[GIVEN DATA start]

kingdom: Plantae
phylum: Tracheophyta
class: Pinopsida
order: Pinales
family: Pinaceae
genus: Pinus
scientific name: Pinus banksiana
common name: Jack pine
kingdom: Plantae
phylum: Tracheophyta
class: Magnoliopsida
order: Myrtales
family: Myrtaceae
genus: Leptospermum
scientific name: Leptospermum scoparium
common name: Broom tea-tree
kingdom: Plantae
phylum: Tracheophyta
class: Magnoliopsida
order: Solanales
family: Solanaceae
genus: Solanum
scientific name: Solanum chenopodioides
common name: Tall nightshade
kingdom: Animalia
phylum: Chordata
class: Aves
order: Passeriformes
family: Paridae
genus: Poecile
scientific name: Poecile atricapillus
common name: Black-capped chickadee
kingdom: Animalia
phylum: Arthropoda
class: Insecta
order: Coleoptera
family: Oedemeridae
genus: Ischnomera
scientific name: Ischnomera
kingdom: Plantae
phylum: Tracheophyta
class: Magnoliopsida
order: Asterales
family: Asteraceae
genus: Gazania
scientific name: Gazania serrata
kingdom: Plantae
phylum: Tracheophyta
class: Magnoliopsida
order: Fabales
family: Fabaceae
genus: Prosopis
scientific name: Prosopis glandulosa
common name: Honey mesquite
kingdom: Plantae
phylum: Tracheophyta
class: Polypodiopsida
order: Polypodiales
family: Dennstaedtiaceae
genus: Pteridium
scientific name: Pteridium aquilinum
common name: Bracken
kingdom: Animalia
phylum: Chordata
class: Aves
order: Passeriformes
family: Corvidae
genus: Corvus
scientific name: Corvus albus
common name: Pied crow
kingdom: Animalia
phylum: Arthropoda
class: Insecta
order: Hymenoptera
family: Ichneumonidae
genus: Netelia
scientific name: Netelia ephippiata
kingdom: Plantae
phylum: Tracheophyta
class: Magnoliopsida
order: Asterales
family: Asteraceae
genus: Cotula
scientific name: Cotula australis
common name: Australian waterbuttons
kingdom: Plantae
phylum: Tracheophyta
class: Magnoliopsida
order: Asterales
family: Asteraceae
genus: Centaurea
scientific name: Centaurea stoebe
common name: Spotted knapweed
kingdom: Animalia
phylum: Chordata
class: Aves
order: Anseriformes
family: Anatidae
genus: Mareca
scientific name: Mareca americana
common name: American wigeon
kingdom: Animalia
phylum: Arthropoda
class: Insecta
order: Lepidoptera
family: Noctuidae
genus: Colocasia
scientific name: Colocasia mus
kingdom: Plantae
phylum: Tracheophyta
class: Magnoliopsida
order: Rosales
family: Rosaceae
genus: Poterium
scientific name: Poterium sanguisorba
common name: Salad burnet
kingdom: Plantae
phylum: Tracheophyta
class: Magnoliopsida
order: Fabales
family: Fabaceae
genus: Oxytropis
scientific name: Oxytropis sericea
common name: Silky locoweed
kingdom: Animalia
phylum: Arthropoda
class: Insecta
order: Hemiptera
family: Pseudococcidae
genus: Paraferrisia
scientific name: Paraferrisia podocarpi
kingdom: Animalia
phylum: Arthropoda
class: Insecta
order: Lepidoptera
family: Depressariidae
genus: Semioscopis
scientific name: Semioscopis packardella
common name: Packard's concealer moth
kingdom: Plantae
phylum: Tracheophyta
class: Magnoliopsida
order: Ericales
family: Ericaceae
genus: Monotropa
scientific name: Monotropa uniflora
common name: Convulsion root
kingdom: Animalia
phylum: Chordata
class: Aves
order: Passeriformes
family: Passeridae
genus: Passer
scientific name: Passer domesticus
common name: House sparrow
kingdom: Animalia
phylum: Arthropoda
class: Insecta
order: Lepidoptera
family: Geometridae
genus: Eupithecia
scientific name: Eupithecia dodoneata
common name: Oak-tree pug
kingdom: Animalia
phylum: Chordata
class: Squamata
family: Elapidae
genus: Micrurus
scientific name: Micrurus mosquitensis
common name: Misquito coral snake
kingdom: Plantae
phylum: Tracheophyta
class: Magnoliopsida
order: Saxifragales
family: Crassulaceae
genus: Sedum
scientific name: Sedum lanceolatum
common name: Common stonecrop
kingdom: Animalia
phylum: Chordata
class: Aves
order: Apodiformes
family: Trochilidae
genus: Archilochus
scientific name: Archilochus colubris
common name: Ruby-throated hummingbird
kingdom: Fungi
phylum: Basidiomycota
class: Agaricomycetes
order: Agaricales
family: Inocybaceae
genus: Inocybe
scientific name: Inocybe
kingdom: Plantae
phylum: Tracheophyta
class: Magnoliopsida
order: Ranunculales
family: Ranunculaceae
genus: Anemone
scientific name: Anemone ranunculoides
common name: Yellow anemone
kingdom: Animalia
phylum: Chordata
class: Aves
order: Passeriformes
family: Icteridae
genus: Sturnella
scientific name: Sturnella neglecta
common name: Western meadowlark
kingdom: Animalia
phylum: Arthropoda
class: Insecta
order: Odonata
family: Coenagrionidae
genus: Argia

[GIVEN DATA end]

TASK: Reproduce word for word every line from the start of the records through the line that contains "common name: Black-capped chickadee", including that line.

EXERCISE ANSWER:
kingdom: Plantae
phylum: Tracheophyta
class: Pinopsida
order: Pinales
family: Pinaceae
genus: Pinus
scientific name: Pinus banksiana
common name: Jack pine
kingdom: Plantae
phylum: Tracheophyta
class: Magnoliopsida
order: Myrtales
family: Myrtaceae
genus: Leptospermum
scientific name: Leptospermum scoparium
common name: Broom tea-tree
kingdom: Plantae
phylum: Tracheophyta
class: Magnoliopsida
order: Solanales
family: Solanaceae
genus: Solanum
scientific name: Solanum chenopodioides
common name: Tall nightshade
kingdom: Animalia
phylum: Chordata
class: Aves
order: Passeriformes
family: Paridae
genus: Poecile
scientific name: Poecile atricapillus
common name: Black-capped chickadee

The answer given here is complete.